## SOURCE PASSAGE
- - - -
Even as he enters the room and sits beside me, I could already tell that he has this weird unspoken greatness in him. It’s weird saying out loud, especially when I said it to him. I called him a legend and told him how blessed he was to have been fortunate enough to touch the hem of the theoretical hem of the Jesus’s of the industry.
After reading to the end, you’ll understand why.
Bensoul has been baptised Papa Soul. And you can tell from the charisma that oozes from his songs, not just the ones you’ve heard, but from the ones he’s written for others and for all the ones you haven’t heard yet, that he really is Papa Soul.
He says they’re [the songs] in the hundreds, these songs that we haven’t heard. He goes on to say how there were almost 50 songs in the previous Sauti Sol Album and several verses in the now infamous Extravaganza that the public hasn’t heard yet. This is yet another reminder to attend their events because they’re notorious for playing the unreleased songs. Is it just to butter us up or to actually know how the crowd would have reacted to these songs if they were released? Who knows?
- - - -
## Collected data entries

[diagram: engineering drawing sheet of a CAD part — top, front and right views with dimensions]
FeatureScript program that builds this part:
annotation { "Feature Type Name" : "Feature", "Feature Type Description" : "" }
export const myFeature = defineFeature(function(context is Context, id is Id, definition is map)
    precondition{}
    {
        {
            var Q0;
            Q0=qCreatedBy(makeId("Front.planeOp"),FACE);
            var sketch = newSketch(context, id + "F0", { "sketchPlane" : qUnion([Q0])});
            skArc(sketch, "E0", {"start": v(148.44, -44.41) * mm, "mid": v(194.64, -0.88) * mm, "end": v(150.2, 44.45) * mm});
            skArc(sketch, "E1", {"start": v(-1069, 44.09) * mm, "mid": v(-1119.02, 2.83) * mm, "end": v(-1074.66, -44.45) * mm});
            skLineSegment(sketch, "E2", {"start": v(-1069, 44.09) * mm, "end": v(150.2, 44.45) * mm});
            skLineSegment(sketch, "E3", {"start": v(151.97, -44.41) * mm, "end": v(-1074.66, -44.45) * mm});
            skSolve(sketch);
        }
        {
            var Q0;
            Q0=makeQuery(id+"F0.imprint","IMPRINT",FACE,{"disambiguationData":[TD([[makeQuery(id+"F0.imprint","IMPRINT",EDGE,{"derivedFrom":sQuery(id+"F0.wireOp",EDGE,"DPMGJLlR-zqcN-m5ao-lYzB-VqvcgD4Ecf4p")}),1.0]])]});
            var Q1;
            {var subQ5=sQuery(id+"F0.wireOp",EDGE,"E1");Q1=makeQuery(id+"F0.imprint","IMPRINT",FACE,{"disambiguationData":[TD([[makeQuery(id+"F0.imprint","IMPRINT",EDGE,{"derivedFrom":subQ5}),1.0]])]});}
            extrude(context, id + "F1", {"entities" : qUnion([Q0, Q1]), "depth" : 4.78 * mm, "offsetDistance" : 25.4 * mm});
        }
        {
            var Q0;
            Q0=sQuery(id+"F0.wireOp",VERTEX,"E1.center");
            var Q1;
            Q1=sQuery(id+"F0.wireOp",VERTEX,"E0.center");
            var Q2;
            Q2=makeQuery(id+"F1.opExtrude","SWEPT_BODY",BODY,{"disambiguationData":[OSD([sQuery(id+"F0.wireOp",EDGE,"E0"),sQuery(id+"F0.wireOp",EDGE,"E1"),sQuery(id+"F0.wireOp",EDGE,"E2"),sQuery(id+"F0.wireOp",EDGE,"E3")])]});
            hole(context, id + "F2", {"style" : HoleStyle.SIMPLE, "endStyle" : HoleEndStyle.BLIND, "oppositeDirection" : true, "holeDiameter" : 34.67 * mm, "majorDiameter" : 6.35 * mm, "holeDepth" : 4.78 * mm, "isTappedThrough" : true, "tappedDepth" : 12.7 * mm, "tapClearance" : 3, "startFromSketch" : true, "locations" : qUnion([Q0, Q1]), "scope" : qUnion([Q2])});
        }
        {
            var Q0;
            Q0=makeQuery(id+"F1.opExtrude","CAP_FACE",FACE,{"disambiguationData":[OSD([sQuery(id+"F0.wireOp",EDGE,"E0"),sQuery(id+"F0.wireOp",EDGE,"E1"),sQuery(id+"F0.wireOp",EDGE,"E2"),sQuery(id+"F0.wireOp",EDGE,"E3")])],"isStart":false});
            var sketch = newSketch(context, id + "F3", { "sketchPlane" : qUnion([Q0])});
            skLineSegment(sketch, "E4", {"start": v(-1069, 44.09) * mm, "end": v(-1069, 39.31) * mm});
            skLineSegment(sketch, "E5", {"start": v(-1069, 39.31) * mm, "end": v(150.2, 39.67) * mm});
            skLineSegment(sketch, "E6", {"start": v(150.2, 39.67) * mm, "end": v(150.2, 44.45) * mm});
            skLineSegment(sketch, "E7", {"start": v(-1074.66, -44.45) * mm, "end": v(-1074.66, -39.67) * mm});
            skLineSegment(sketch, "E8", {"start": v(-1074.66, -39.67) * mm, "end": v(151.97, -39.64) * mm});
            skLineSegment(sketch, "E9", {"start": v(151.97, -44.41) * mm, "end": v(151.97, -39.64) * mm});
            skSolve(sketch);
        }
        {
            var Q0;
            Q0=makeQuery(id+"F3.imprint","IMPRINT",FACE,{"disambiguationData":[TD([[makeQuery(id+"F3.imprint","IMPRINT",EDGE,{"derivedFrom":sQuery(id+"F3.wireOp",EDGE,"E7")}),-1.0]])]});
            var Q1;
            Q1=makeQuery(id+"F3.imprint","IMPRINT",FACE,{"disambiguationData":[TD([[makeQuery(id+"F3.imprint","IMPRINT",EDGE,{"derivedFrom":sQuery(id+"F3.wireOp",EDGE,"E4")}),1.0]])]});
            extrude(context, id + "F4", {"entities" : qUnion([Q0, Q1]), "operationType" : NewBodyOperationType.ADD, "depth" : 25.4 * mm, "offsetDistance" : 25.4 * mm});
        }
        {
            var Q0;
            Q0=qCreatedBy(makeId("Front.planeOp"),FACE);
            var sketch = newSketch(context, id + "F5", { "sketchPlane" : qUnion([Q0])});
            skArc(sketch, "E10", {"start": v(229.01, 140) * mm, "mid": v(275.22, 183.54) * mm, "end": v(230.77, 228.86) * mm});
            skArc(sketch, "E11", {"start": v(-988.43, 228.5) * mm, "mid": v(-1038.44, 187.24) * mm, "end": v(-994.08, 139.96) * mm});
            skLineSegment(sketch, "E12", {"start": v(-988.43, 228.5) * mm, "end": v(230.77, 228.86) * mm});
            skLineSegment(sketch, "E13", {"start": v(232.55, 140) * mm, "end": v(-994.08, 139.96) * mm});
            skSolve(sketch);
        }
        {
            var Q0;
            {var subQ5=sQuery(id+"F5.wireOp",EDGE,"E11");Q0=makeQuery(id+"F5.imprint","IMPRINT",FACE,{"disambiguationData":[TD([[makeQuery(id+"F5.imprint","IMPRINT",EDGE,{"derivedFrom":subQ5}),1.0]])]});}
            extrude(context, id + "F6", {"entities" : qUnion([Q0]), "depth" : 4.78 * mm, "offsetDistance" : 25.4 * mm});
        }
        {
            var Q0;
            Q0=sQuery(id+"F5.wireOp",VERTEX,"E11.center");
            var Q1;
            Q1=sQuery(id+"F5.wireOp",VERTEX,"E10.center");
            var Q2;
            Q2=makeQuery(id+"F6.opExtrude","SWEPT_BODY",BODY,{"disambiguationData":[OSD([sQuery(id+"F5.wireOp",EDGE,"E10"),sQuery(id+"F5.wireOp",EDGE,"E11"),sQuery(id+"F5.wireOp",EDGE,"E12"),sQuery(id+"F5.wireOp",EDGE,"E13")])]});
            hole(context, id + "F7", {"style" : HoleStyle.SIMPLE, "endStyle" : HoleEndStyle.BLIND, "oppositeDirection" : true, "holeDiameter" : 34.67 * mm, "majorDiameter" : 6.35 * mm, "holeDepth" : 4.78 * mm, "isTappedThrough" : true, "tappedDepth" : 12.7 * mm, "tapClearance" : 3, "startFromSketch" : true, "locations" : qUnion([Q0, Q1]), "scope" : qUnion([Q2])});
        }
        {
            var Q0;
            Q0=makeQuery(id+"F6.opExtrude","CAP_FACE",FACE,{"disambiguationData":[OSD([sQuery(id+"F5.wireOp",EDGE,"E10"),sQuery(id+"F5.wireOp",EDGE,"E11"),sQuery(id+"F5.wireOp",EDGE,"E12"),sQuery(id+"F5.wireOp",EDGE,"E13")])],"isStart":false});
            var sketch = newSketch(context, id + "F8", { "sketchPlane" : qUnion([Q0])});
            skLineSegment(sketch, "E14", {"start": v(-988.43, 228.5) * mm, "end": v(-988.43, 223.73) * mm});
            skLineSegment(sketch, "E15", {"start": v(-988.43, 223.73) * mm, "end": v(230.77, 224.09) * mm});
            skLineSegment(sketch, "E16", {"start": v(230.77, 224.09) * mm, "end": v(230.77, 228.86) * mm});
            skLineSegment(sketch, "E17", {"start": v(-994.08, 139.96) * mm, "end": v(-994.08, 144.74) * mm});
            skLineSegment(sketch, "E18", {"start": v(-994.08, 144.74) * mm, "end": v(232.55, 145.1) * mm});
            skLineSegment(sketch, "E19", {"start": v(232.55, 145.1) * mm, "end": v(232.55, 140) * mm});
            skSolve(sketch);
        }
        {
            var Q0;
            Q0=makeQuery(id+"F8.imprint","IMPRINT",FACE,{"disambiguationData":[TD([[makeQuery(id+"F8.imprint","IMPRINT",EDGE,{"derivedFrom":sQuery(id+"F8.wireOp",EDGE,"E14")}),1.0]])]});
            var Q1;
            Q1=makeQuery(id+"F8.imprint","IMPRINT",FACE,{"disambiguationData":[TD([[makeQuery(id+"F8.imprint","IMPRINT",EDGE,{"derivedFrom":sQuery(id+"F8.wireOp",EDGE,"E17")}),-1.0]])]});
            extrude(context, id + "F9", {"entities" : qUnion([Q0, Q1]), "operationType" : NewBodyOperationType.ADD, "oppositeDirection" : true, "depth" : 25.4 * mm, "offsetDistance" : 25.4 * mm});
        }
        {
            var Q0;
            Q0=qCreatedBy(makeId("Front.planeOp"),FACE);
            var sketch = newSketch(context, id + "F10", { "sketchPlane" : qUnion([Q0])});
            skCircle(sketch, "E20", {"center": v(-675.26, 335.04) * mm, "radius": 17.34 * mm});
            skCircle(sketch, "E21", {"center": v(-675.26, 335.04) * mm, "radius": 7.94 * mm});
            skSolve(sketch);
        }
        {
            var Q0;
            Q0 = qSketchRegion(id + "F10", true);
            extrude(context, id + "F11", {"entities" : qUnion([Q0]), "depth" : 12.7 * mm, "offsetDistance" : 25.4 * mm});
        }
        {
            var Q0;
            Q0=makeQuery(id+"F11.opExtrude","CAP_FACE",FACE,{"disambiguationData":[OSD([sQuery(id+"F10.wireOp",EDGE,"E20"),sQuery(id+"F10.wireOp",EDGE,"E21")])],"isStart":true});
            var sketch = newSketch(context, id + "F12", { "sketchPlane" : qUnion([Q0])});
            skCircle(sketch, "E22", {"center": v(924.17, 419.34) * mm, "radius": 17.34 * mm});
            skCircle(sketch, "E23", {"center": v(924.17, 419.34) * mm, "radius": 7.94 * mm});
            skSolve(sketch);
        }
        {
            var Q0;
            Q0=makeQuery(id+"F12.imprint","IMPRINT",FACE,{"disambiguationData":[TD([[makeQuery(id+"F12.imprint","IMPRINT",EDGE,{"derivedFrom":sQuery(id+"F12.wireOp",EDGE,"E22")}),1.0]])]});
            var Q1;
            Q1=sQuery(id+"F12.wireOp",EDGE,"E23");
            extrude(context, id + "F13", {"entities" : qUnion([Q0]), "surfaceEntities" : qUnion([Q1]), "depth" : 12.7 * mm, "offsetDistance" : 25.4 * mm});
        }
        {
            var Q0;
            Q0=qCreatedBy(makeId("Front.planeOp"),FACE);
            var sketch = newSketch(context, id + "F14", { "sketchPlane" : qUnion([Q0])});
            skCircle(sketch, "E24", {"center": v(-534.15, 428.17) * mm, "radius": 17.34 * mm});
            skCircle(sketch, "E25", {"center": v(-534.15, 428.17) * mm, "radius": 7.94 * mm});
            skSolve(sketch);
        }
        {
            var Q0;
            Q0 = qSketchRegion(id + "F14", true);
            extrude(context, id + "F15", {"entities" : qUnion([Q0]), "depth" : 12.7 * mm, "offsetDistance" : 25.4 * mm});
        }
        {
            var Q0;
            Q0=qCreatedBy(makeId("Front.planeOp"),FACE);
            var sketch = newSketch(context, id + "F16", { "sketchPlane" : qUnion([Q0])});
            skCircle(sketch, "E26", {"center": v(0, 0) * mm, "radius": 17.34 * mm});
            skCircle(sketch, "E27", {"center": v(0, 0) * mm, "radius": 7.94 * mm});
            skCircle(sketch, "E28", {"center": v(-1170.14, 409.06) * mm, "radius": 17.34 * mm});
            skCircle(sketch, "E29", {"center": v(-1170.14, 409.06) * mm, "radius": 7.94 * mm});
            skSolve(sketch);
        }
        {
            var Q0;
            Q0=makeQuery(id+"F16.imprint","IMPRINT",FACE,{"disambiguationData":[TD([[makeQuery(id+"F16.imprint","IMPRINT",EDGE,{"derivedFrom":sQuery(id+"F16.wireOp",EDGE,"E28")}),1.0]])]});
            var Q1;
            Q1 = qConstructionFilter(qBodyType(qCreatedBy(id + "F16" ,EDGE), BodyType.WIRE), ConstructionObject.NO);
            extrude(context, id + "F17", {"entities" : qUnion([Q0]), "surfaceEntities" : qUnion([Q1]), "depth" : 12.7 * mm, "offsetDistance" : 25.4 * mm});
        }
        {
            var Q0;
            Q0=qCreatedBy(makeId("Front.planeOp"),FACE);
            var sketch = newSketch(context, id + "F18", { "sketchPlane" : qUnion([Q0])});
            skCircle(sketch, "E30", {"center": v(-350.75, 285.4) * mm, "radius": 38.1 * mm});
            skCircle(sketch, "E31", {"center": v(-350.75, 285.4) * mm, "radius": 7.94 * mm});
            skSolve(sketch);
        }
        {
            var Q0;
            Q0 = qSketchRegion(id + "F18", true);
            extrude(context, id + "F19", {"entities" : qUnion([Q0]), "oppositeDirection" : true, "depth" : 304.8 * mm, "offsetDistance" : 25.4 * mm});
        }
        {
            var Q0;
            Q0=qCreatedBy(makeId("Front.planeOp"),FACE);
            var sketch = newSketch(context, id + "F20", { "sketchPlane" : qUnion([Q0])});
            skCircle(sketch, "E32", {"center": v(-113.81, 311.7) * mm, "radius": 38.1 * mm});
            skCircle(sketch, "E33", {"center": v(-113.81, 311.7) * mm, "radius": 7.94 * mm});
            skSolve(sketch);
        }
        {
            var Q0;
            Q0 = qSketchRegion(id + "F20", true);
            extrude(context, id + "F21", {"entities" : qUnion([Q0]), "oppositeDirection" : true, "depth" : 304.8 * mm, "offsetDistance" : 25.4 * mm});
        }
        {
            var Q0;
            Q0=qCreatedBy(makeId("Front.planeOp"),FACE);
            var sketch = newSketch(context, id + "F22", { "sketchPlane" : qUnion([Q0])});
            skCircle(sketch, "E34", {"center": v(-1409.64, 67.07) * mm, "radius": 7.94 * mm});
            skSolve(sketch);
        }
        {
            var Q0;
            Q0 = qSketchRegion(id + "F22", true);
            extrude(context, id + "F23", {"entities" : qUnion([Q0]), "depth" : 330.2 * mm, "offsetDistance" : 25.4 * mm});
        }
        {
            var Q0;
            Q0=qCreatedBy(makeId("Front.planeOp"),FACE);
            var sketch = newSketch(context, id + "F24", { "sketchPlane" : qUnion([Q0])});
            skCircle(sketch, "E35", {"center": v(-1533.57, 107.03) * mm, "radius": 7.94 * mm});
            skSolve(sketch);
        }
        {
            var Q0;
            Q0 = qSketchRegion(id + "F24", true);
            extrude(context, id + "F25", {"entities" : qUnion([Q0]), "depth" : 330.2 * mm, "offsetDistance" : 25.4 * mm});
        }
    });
- - - -
## TASKS TO COMPLETE
a – Summarize the passage about Bensoul in two sentences.
b – Extend the passage about Bensoul past its final sentence.
The listing has no connection to the passage about Bensoul.

## SOLVED TASKS
a – The writer senses an unspoken greatness in Bensoul, who has been baptised Papa Soul, a name the charisma of his released and unreleased songs bears out. He says there are hundreds of songs the public hasn't heard, including almost 50 from the previous Sauti Sol album and several verses in Extravaganza, which is a reason to attend their events, where they are notorious for playing unreleased songs.

b –
Back to the legend.
Bensoul says that he grew up in a musical family. Both his parents supported him in his journey up until when he decided to quit pursuing his degree in the third year of Civil Engineering. I mean how cool is that?
By the age of 12, he could play the guitar. Now he is a singer, songwriter and multi-instrumentalist.
The rest is the present and the future. Here is his side of the story:
“I can describe myself as a lover of music, since a lover goes out of his/her way to show how much they feel about a particular thing/person. I remember I made this track for Sauti Sol and they said it was just ‘aight’ but here I am, part of the Sol Generation. Convincing them that my song was good wasn’t hard, but it took some time. And that’s what love is some times. It’s in the waiting.
It obviously hasn’t been an easy journey. When I came to Nairobi, I met with H-Art the band who were playing music in the streets, and I somehow ended up doing music full time after seeing what music could do. Again, I was blessed to be in a position where music could take care of the bills so my parents, especially my mum wasn’t as worried.
Over the years, I’ve played and written songs with guys like Ken Mwara of the Limericks Band, Chris Bittok, H-Art the band, Seyi Shay, Nyashinski, Sauti Sol and so many others. I’ve also written for guys like Kidum, Mercy Masika and the African Giant Burna Boy.
Speaking of guys like Kidum, the art of song writing also really opens you up as an artist. A good example is Telenovela by Kidum and produced by Cedo. I actually wrote that song for myself but I immersed myself so deep that it didn’t sound like me, so I positioned it for Kidum. Another example is the song I’ve written for Mercy Masika.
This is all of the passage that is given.